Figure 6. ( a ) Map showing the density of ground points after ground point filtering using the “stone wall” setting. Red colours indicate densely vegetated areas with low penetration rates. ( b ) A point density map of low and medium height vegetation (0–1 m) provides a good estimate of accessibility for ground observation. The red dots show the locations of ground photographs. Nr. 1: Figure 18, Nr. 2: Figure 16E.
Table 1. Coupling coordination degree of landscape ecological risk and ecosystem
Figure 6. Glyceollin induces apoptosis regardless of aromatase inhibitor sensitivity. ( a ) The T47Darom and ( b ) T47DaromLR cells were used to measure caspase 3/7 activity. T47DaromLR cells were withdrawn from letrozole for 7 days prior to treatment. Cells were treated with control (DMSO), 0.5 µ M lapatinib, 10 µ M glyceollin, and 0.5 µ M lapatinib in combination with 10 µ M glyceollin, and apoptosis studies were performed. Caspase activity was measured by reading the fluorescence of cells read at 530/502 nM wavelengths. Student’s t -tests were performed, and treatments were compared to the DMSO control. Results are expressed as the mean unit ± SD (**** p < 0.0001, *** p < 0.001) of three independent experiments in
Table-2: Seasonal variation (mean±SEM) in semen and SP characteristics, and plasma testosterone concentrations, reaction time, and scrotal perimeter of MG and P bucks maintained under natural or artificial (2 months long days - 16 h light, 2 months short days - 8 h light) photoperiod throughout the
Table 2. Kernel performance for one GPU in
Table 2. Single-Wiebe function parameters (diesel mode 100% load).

————————

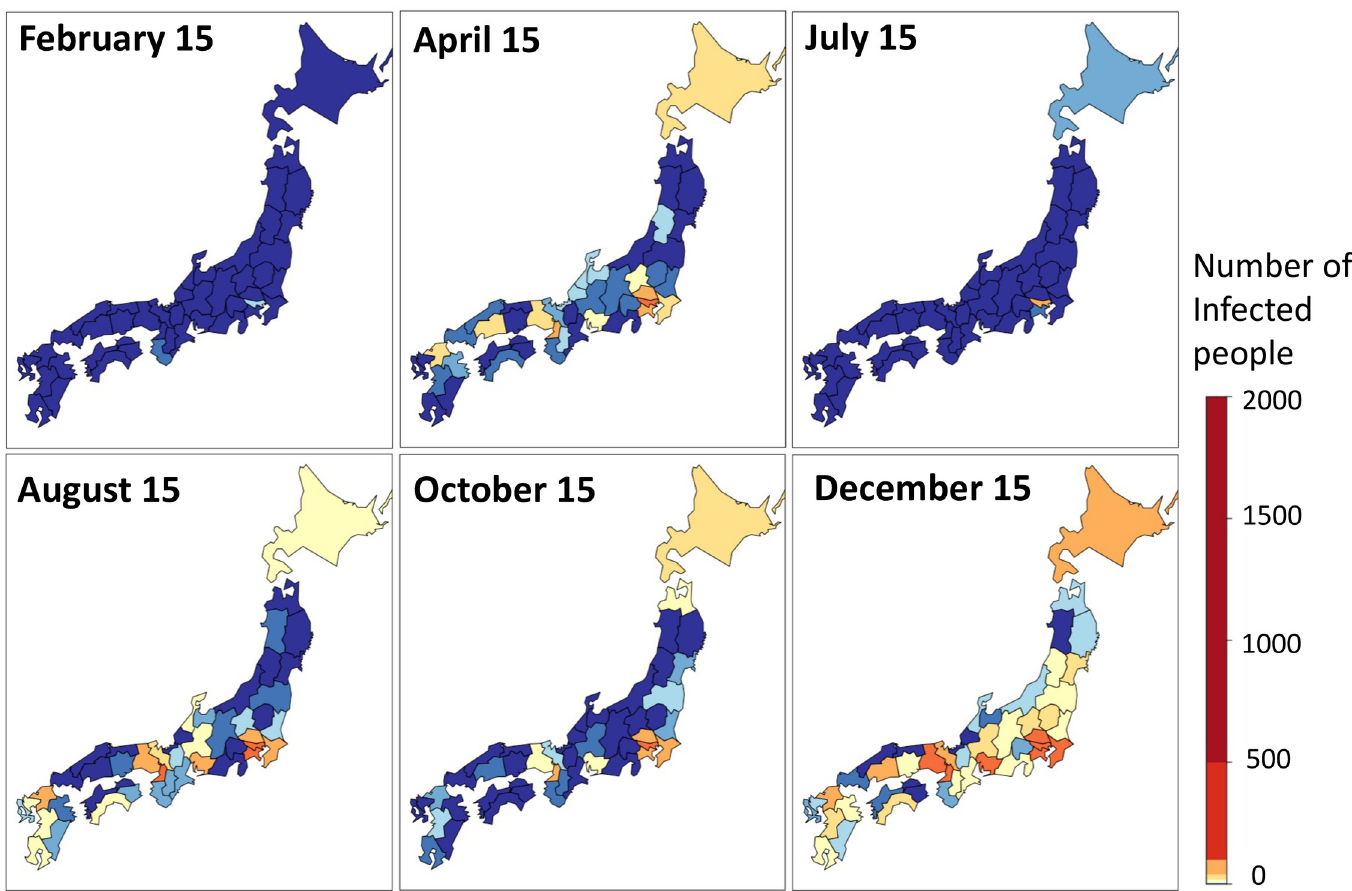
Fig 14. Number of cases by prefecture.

————————

* Exercise instructions:
If a line in the records contains the word "mean", copy it out.

* Problem solution:
Figure 6. Glyceollin induces apoptosis regardless of aromatase inhibitor sensitivity. ( a ) The T47Darom and ( b ) T47DaromLR cells were used to measure caspase 3/7 activity. T47DaromLR cells were withdrawn from letrozole for 7 days prior to treatment. Cells were treated with control (DMSO), 0.5 µ M lapatinib, 10 µ M glyceollin, and 0.5 µ M lapatinib in combination with 10 µ M glyceollin, and apoptosis studies were performed. Caspase activity was measured by reading the fluorescence of cells read at 530/502 nM wavelengths. Student’s t -tests were performed, and treatments were compared to the DMSO control. Results are expressed as the mean unit ± SD (**** p < 0.0001, *** p < 0.001) of three independent experiments in
Table-2: Seasonal variation (mean±SEM) in semen and SP characteristics, and plasma testosterone concentrations, reaction time, and scrotal perimeter of MG and P bucks maintained under natural or artificial (2 months long days - 16 h light, 2 months short days - 8 h light) photoperiod throughout the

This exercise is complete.